» SUPPLIED MATERIAL

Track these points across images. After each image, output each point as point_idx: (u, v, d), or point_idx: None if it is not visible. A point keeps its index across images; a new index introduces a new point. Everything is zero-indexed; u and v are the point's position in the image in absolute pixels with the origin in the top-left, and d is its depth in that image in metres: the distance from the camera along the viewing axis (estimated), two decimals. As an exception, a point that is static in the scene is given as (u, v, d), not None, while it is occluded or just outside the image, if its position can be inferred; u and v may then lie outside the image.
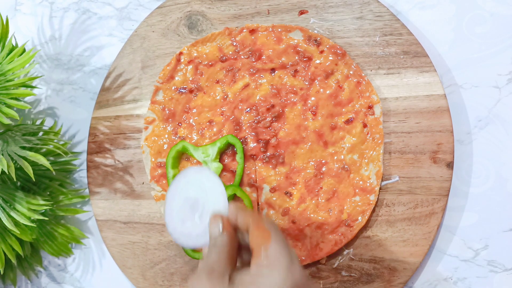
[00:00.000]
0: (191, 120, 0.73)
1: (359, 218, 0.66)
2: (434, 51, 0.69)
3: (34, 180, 0.68)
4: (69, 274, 0.80)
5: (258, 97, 0.70)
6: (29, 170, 0.65)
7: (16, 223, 0.68)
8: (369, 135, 0.67)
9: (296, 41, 0.70)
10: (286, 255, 0.48)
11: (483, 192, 0.66)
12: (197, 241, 0.62)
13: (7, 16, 0.72)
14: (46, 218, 0.71)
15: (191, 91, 0.73)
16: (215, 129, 0.71)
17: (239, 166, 0.69)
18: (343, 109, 0.68)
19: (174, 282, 0.72)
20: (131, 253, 0.74)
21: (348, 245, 0.67)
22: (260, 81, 0.71)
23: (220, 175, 0.70)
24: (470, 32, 0.68)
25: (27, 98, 0.84)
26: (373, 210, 0.66)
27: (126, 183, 0.76)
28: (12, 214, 0.68)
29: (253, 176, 0.70)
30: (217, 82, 0.72)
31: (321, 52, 0.69)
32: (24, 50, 0.72)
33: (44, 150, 0.75)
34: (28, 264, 0.80)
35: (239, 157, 0.69)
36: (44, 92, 0.84)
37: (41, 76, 0.77)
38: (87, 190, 0.80)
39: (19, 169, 0.71)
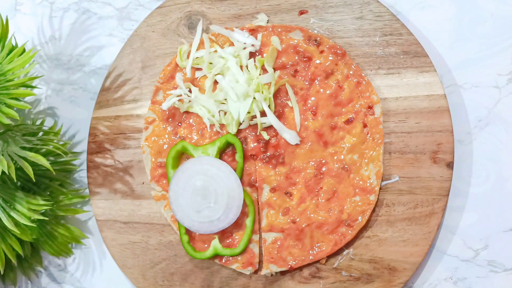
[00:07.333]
0: (191, 120, 0.72)
1: (359, 218, 0.66)
2: (434, 51, 0.69)
3: (34, 180, 0.68)
4: (69, 274, 0.80)
5: (258, 97, 0.70)
6: (29, 170, 0.65)
7: (16, 223, 0.68)
8: (369, 135, 0.67)
9: (296, 41, 0.70)
10: None
11: (483, 192, 0.66)
12: (220, 223, 0.67)
13: (7, 16, 0.72)
14: (46, 218, 0.71)
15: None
16: (215, 129, 0.71)
17: (238, 165, 0.69)
18: (343, 109, 0.68)
19: (174, 282, 0.72)
20: (131, 253, 0.74)
21: (348, 245, 0.67)
22: (260, 81, 0.71)
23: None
24: (471, 32, 0.68)
25: (27, 98, 0.84)
26: (373, 210, 0.66)
27: (126, 183, 0.76)
28: (12, 214, 0.68)
29: (253, 178, 0.70)
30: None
31: (321, 52, 0.69)
32: (24, 50, 0.72)
33: (44, 150, 0.75)
34: (28, 264, 0.80)
35: (238, 156, 0.69)
36: (44, 92, 0.84)
37: (41, 76, 0.77)
38: (87, 190, 0.80)
39: (19, 169, 0.71)
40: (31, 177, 0.66)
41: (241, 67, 0.70)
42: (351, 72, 0.68)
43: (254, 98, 0.68)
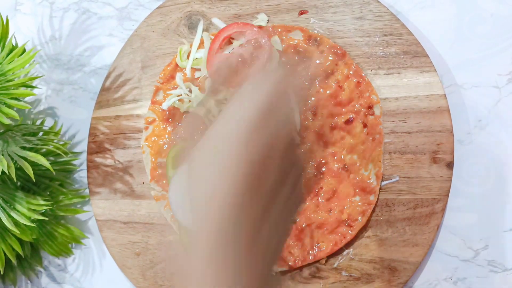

» ACTIVITY
Transcribe exactly, and only, the lines from the one with "35: (239, 157, 0.69)" through the final line of the data above. The pictures stay out.

» OUTPUT FOR THIS EXERCISE
35: (239, 157, 0.69)
36: (44, 92, 0.84)
37: (41, 76, 0.77)
38: (87, 190, 0.80)
39: (19, 169, 0.71)
[00:07.333]
0: (191, 120, 0.72)
1: (359, 218, 0.66)
2: (434, 51, 0.69)
3: (34, 180, 0.68)
4: (69, 274, 0.80)
5: (258, 97, 0.70)
6: (29, 170, 0.65)
7: (16, 223, 0.68)
8: (369, 135, 0.67)
9: (296, 41, 0.70)
10: None
11: (483, 192, 0.66)
12: (220, 223, 0.67)
13: (7, 16, 0.72)
14: (46, 218, 0.71)
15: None
16: (215, 129, 0.71)
17: (238, 165, 0.69)
18: (343, 109, 0.68)
19: (174, 282, 0.72)
20: (131, 253, 0.74)
21: (348, 245, 0.67)
22: (260, 81, 0.71)
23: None
24: (471, 32, 0.68)
25: (27, 98, 0.84)
26: (373, 210, 0.66)
27: (126, 183, 0.76)
28: (12, 214, 0.68)
29: (253, 178, 0.70)
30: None
31: (321, 52, 0.69)
32: (24, 50, 0.72)
33: (44, 150, 0.75)
34: (28, 264, 0.80)
35: (238, 156, 0.69)
36: (44, 92, 0.84)
37: (41, 76, 0.77)
38: (87, 190, 0.80)
39: (19, 169, 0.71)
40: (31, 177, 0.66)
41: (241, 67, 0.70)
42: (351, 72, 0.68)
43: (254, 98, 0.68)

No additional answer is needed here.